Start of Exercise text

January 21, 2011 by Barbara Inge Karsch

Enterprise terminologists generally don’t have the easiest job—nobody understands what they are doing, most people don’t know that they exist, and some even refuse to cooperate. A widget may be just what they need.

A widget, really? While we can argue about the (code) name of the new SDL MultiTerm Widget, the concept behind it is a good one: It is a small application that anyone in a company can use to look up the meaning of a term. They just need to highlight the term, and the application displays a hit list, either from the company terminology database (MultiTerm, of course), a search engine or any website a user indicated in the app beforehand. A few different user scenarios for the Widget come to mind.

If I were still a corporate terminologist, I would put on a major campaign to introduce the Widget to any communication professional through a video, a brown bag meeting, or simply an e-mail. The main focus would be on how easy it is for lawyers, trainers, marketing and branding experts, etc. to use corporate terminology consistently. As non-terminology experts, these professionals cannot bother using a terminology-expert tool. They need information, and they need it fast.

Much to my chagrin, a link to LEO, a German-English online dictionary, was embedded in the German Microsoft intranet site. Now, there is nothing wrong with an online dictionary, but it was hard to turn people’s attention to the corporate database from this simple link. Since most terminology teams don’t have huge funds for tools development, the Widget could be that simple solution to steer employees away from unmanaged and to managed corporate terminology. If you put correct and standardized terms at their fingertips, they’ll use it.

Another scenario that came to mind when I saw the Widget the other day is visitors from subsidiaries. At J.D. Edwards, German consultants would come to the Denver headquarters fairly often to attend training session on the newer technologies. Their English was quite good, but they were not always familiar with every new term. They would ask us for glossaries to assist them during the training. If they had such a tool while they were working on a project in class, they could look up critical terms in the database.

End of Exercise text
Start of Information

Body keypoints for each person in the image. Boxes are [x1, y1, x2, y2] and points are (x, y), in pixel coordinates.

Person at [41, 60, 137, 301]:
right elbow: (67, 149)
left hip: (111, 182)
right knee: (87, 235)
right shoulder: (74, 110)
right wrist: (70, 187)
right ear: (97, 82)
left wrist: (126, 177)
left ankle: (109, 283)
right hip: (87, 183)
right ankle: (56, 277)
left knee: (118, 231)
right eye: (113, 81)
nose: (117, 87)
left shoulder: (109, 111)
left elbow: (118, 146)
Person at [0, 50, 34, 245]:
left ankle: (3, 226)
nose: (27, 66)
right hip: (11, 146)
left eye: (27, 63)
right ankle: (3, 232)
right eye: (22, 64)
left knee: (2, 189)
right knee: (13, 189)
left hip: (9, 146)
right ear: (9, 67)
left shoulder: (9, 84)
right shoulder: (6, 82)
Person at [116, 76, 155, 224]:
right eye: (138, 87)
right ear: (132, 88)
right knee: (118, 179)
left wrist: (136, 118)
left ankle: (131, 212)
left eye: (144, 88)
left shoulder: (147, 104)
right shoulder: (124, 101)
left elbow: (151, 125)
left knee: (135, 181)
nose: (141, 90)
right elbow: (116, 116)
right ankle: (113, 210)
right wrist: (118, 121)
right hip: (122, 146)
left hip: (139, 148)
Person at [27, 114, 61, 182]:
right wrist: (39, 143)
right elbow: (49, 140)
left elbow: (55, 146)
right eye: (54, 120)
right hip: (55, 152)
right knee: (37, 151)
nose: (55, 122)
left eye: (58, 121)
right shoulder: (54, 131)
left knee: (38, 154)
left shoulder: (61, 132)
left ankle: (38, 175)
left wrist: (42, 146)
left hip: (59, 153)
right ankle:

End of Information

**How to complete this task:**
Could you retype the post about the SDL MultiTerm Widget word for word, in full?

**Response:**
January 21, 2011 by Barbara Inge Karsch

Enterprise terminologists generally don’t have the easiest job—nobody understands what they are doing, most people don’t know that they exist, and some even refuse to cooperate. A widget may be just what they need.

A widget, really? While we can argue about the (code) name of the new SDL MultiTerm Widget, the concept behind it is a good one: It is a small application that anyone in a company can use to look up the meaning of a term. They just need to highlight the term, and the application displays a hit list, either from the company terminology database (MultiTerm, of course), a search engine or any website a user indicated in the app beforehand. A few different user scenarios for the Widget come to mind.

If I were still a corporate terminologist, I would put on a major campaign to introduce the Widget to any communication professional through a video, a brown bag meeting, or simply an e-mail. The main focus would be on how easy it is for lawyers, trainers, marketing and branding experts, etc. to use corporate terminology consistently. As non-terminology experts, these professionals cannot bother using a terminology-expert tool. They need information, and they need it fast.

Much to my chagrin, a link to LEO, a German-English online dictionary, was embedded in the German Microsoft intranet site. Now, there is nothing wrong with an online dictionary, but it was hard to turn people’s attention to the corporate database from this simple link. Since most terminology teams don’t have huge funds for tools development, the Widget could be that simple solution to steer employees away from unmanaged and to managed corporate terminology. If you put correct and standardized terms at their fingertips, they’ll use it.

Another scenario that came to mind when I saw the Widget the other day is visitors from subsidiaries. At J.D. Edwards, German consultants would come to the Denver headquarters fairly often to attend training session on the newer technologies. Their English was quite good, but they were not always familiar with every new term. They would ask us for glossaries to assist them during the training. If they had such a tool while they were working on a project in class, they could look up critical terms in the database.